Russia, Ukraine Moving Toward Interim Gas Deal

Russia, Ukraine Moving Toward Interim Gas Deal
Russia, Ukraine Moving Toward Interim Gas Deal

Russia and Ukraine moved closer to a preliminary natural gas agreement -- valid for this winter only -- as the European Union brokers a truce in a dispute that was set to disrupt flows during the coming months.

If approved, Ukraine will pay $3.1 billion by the end of the year for previously delivered supplies and Russia in return will provide at least 5 billion cubic meters of gas to Ukraine in the coming months, EU Energy Commissioner Guenther Oettinger was quoted by Bloomberg as saying on Friday following talks with the Russian and Ukrainian energy ministers in Berlin. Oettinger said the European Union would guarantee a loan from the International Monetary Fund to help Ukraine meet its debt payments. The deal foresees an initial installment of $2 billion due by the end of October, with the outstanding $1.1 billion due by the end of December.

National leaders of both countries must still sign off on the deal, Oettinger said.

“I’ve experienced tough but constructive negotiators over the past weeks,” Oettinger told reporters. “Avoiding gas shortages is in the interest of all those involved.”

Ukraine may get a $100 discount for Russian gas for 6 months, Russian Energy Minister Alexander Novak said. This will reduce the price of gas for Ukraine to $385 per 1,000 cubic meters.

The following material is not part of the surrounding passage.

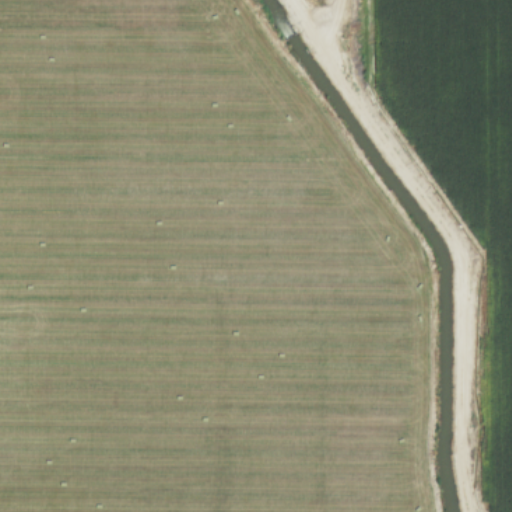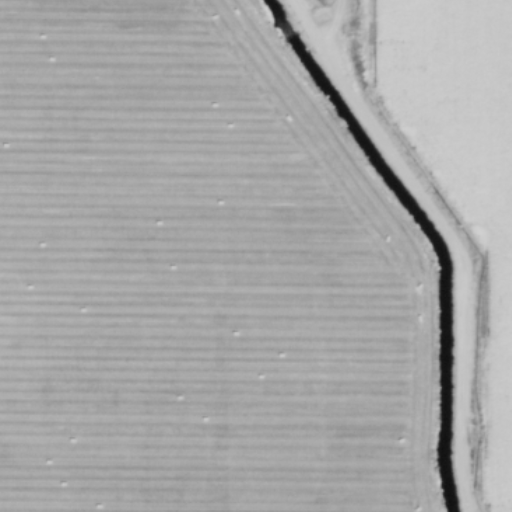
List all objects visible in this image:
crop: (255, 255)
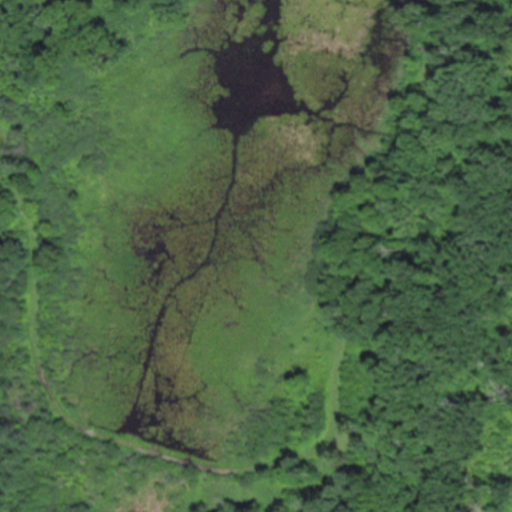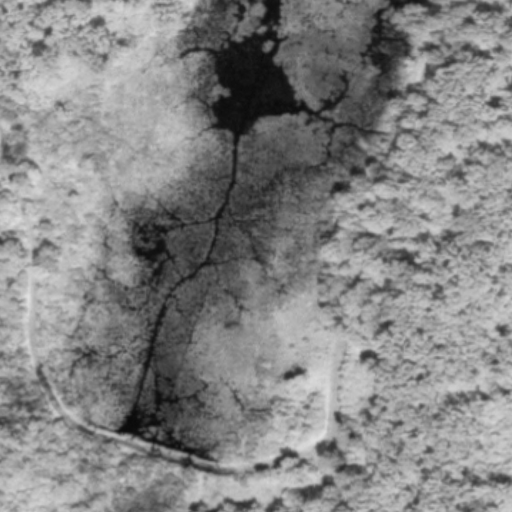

Under the deal, Ukraine would pay $385 per 1,000 cubics meters (about $10.9 per million British thermal units) for gas for the next six months. The agreement is at the price that Russia’s OAO Gazprom (GAZP) had said was its final offer and at the highest level the EU had previously said should be paid.

  $5.3b Unpaid Bill

The EU, which depends on Russian gas piped through Ukraine for about 15 percent of its demand, has been trying to broker an accord to maintain shipments since May. After the last round of three-way talks failed in June, Russia stopped supplies to Ukraine, citing $4.5 billion in unpaid bills at the time. The debt has now swelled to $5.3 billion, according to Gazprom, the world’s biggest natural gas producer.

Oettinger said there wasn’t any agreement on the final price of gas supplied earlier to Ukraine because it’s the subject of a court dispute in Sweden between both nations. He said $3.1 billion is the minimum Ukraine would have to pay.

Ukrainian Energy and Coal Industry Minister Yuriy Prodan said the National Bank had guaranteed the disbursement of $3.1 billion to Naftogaz of Ukraine for this purpose. “We should come to agreement on the volume of gas supplies to Ukraine. Then we will be ready to pay this amount,” he said.

A preliminary gas accord is needed, while a final agreement on the price is possible only after the international arbitration in Sweden decides on Gazprom and Naftogaz claims, Prime Minister Arseniy Yatsenyuk told reporters in Kiev.

“Unfortunately, we haven’t reached agreement with the Russian side on the price mechanism,” he said. Poland and Slovakia, which have the capacity to supply Ukraine through reverse flow, said earlier this month Russia has been supplying less fuel than requested. Gazprom said it was fulfilling its contractual obligations and the European request was for additional supplies. That may have to wait until November as Russia fills its own storage to a record level, it said.

Russia has challenged the reverse gas flows. “We believe that reverse isn’t provided in the existing contracts between Gazprom and its consumers” in Europe, Novak said Friday.